Another oil change and another blog post. Good thing there
isn’t always a relationship between those two things or my cars wouldn’t be
running. Figured I would spend a minute talking about one of my new favorite
Splunk tricks. I think I ran across this in the Implementing Splunk book but
then could never find again. Was pleased that it showed up in the Advanced
Searching and Reporting class I took at .conf2013 (great class BTW). The trick
relates to formatting data and covers a variety of use cases mostly related to
displaying a one to many relationship at various levels of granularity.
Let’s say you want to generate a list of the hosts in each
index and the number of events associated with each over some period of time.

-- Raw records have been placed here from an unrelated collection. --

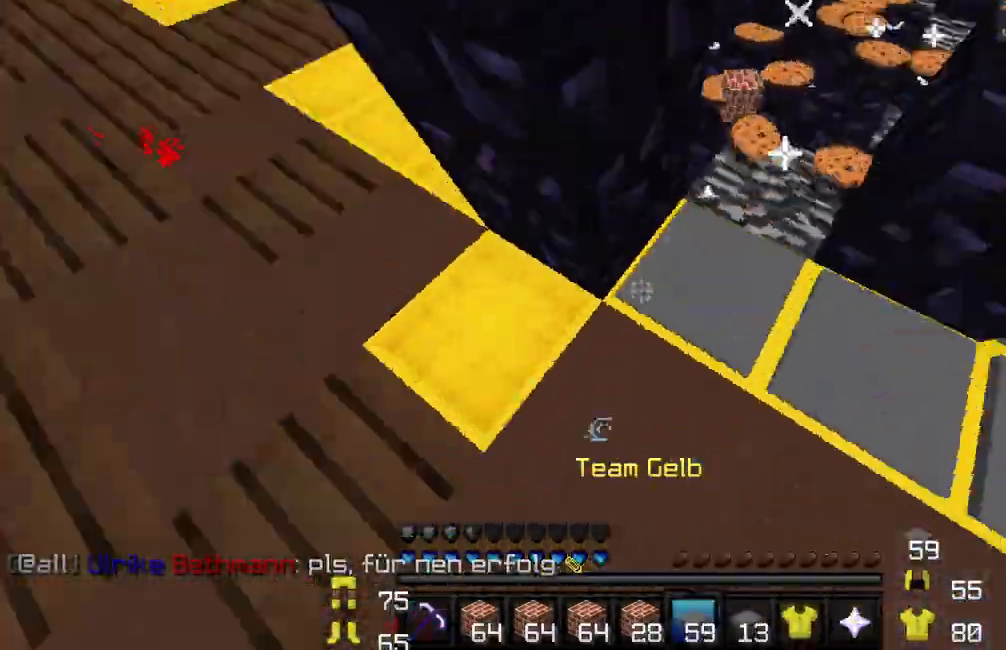
{"keys": ["a", "w"], "mouse": ["right"]}
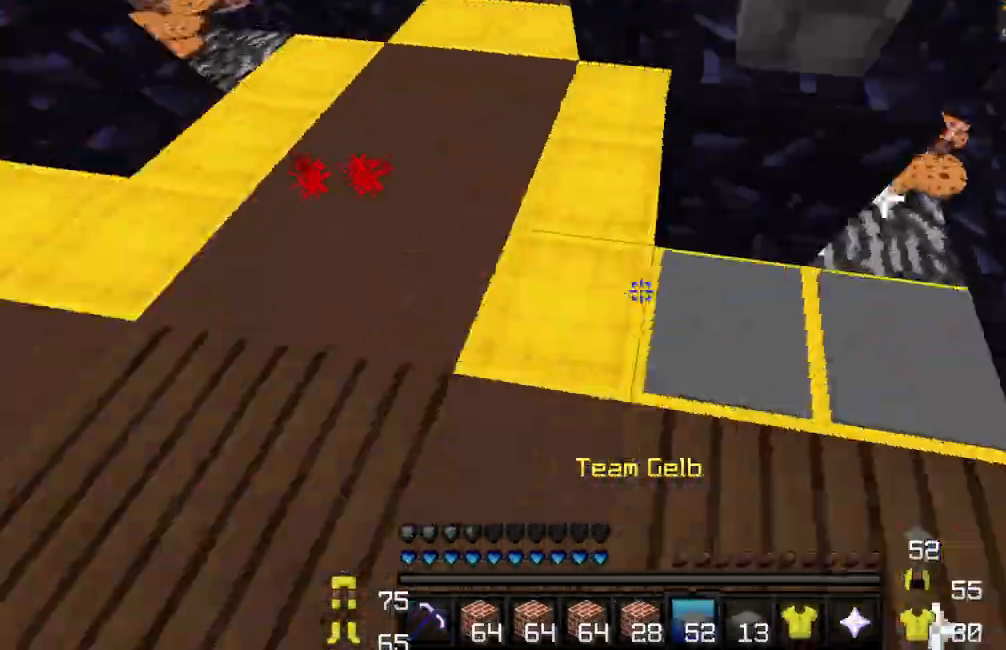
{"keys": ["d", "w"], "mouse": []}
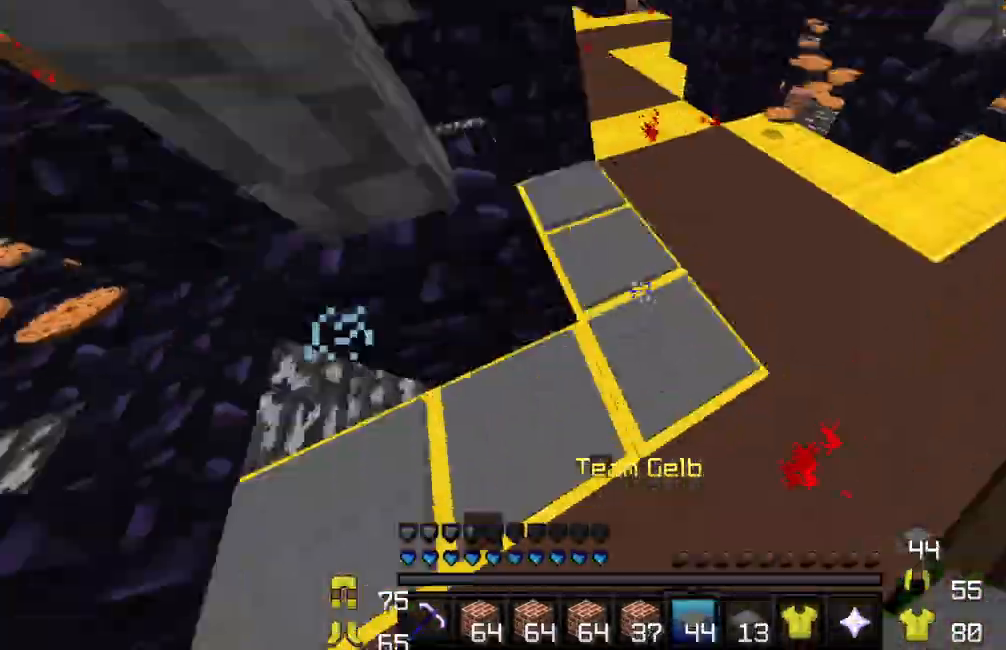
{"keys": ["w"], "mouse": [], "events": [[33, "d", "up"], [33, "w", "up"], [117, "d", "down"], [117, "mouse_right", "down"], [150, "d", "up"], [167, "d", "down"], [183, "d", "up"], [183, "w", "down"], [233, "d", "down"], [233, "mouse_right", "up"], [233, "w", "up"], [267, "w", "down"], [283, "d", "up"], [300, "d", "down"], [317, "d", "up"], [317, "mouse_right", "down"], [317, "w", "up"], [333, "d", "down"], [350, "w", "down"], [367, "d", "up"], [433, "d", "down"], [450, "mouse_right", "up"], [467, "d", "up"]]}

You could start with a search like the following:
index=* | stats count by index host
but the index field because visually redundant. My training
area only has one index and 2 hosts but for that search returns the following
index=* | stats count values(host) by index
The problem with this search though is it is showing the total events for both hosts but how many are associated with each? What I really want is the aggregate and eaches in the same view. The solution is a two step process where you first collect
the information by host and the second is using the stats list command. The search
is as follows
index=* | stats count by host index | stats dc(host) as
Unique_Hosts sum(count) as Total_Events list(host) as Hosts list(count) as
Events by index
There are a couple caveats to this. The first is if you want
to do some sorting based on data collected by the first stats command you need
to do that before the second stats command otherwise it will throw off results
from the count field (Events in the case above) if you throw a …. | sort –Hosts
at the end of the search. I’ve also seen a minor formatting issue when you
generate a PDF. The last issue is if you export the data to csv you end up with
a space delimited list of all the items in the cell (in this case the Hosts and
Events field).
Hope you find this helpful. I’ve used this in all kinds of
visualizations – especially since you can sort/filter on the aggregate values.